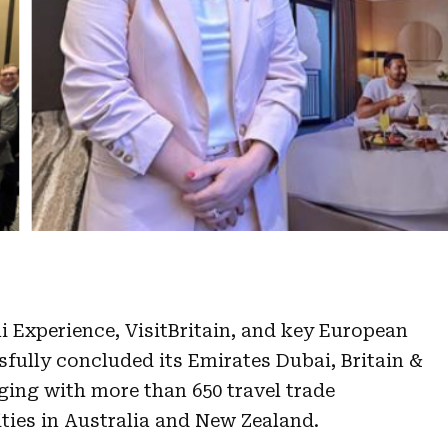
i Experience, VisitBritain, and key European
sfully concluded its Emirates Dubai, Britain &
ing with more than 650 travel trade
ities in Australia and New Zealand.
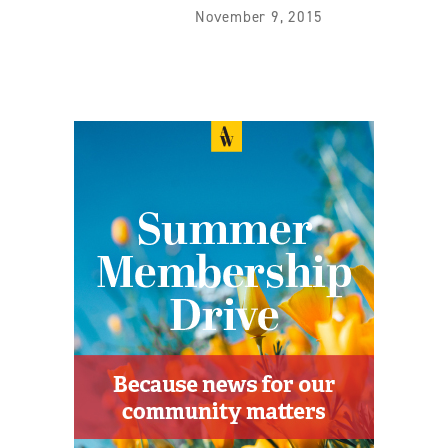
November 9, 2015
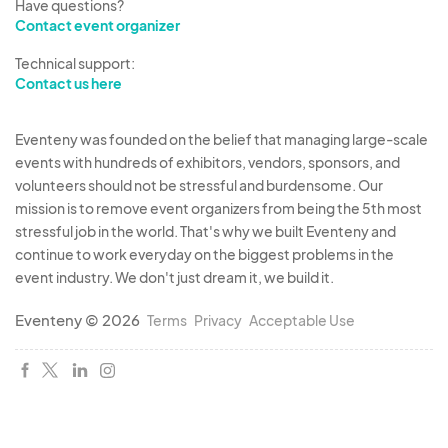
Have questions?
Contact event organizer
Technical support:
Contact us here
Eventeny was founded on the belief that managing large-scale
events with hundreds of exhibitors, vendors, sponsors, and
volunteers should not be stressful and burdensome. Our
mission is to remove event organizers from being the 5th most
stressful job in the world. That's why we built Eventeny and
continue to work everyday on the biggest problems in the
event industry. We don't just dream it, we build it.
Eventeny © 2026
Terms
Privacy
Acceptable Use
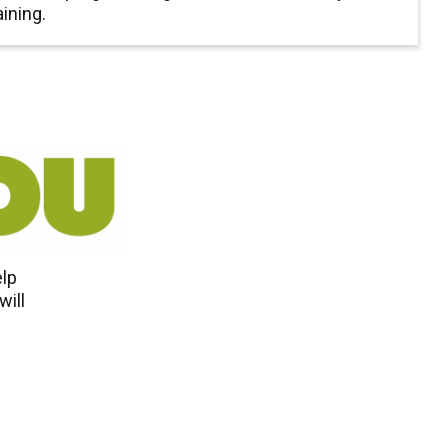
aining.
elp
will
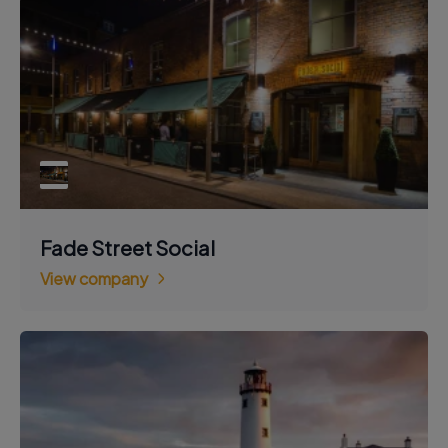
Fade Street Social
View company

|---|

> [Task directions]
Everything above from the line with "sfully concluded its" through the line with "mission is to" should be retyped exactly, and nothing else; omit pictures.

> [Solution to this task]
sfully concluded its Emirates Dubai, Britain &
ing with more than 650 travel trade
ities in Australia and New Zealand.
November 9, 2015
Have questions?
Contact event organizer
Technical support:
Contact us here
Eventeny was founded on the belief that managing large-scale
events with hundreds of exhibitors, vendors, sponsors, and
volunteers should not be stressful and burdensome. Our
mission is to remove event organizers from being the 5th most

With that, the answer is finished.